_TASK INSTRUCTIONS:_ Give back the line in the listing below that contains "[63,246,178,263] // [include" and all remaining lines, retyped exactly, through the last line.

==== DATA RECORDS ====

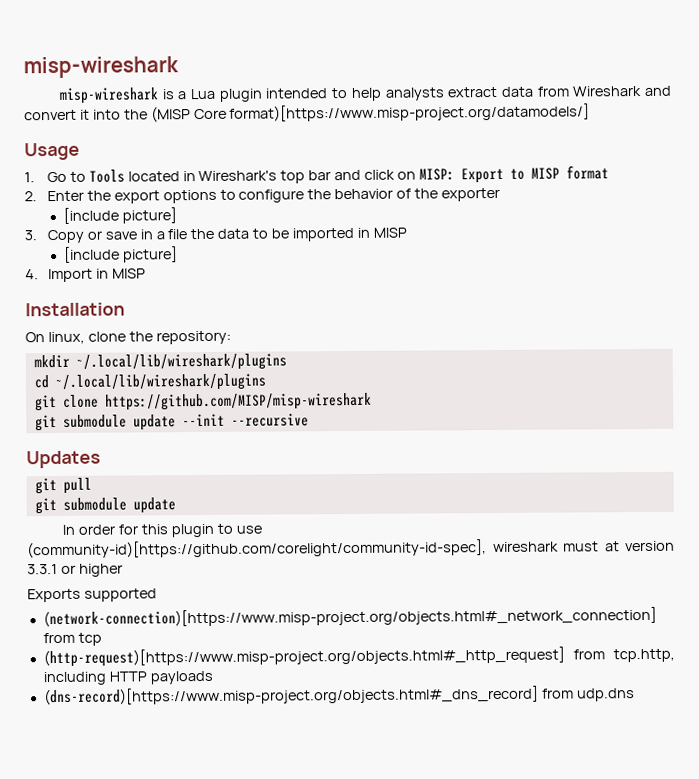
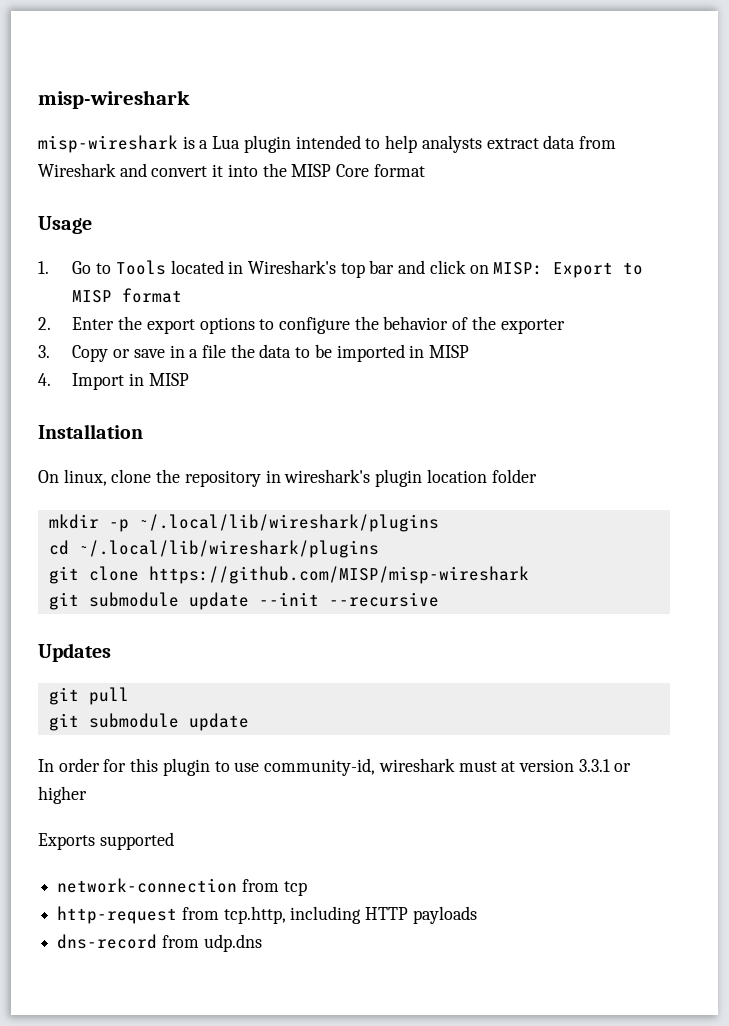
[150,103,591,123] (MISP Core format)[https://www.misp-project.org/datamodels/] -> [291,164,425,177] MISP Core format
[62,207,177,224] // [include picture] -> (565, 326) none
[63,246,178,263] // [include picture] -> (470, 351) none
[155,330,231,345] repository: -> [184,469,537,487] repository in wireshark's plugin location folder
(70, 361) none -> [108,519,129,532] -p
[27,539,487,559] (community-id)[https://github.com/corelight/community-id-spec], -> [264,758,376,776] community-id,
[42,606,657,628] (network-connection)[https://www.misp-project.org/objects.html#_network_connection] -> [57,878,238,893] network-connection
[42,646,565,668] (http-request)[https://www.misp-project.org/objects.html#_http_request] -> [57,906,178,924] http-request
[43,685,539,706] (dns-record)[https://www.misp-project.org/objects.html#_dns_record] -> [57,934,158,949] dns-record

====

_ANSWER TO THE EXERCISE:_
[63,246,178,263] // [include picture] -> (470, 351) none
[155,330,231,345] repository: -> [184,469,537,487] repository in wireshark's plugin location folder
(70, 361) none -> [108,519,129,532] -p
[27,539,487,559] (community-id)[https://github.com/corelight/community-id-spec], -> [264,758,376,776] community-id,
[42,606,657,628] (network-connection)[https://www.misp-project.org/objects.html#_network_connection] -> [57,878,238,893] network-connection
[42,646,565,668] (http-request)[https://www.misp-project.org/objects.html#_http_request] -> [57,906,178,924] http-request
[43,685,539,706] (dns-record)[https://www.misp-project.org/objects.html#_dns_record] -> [57,934,158,949] dns-record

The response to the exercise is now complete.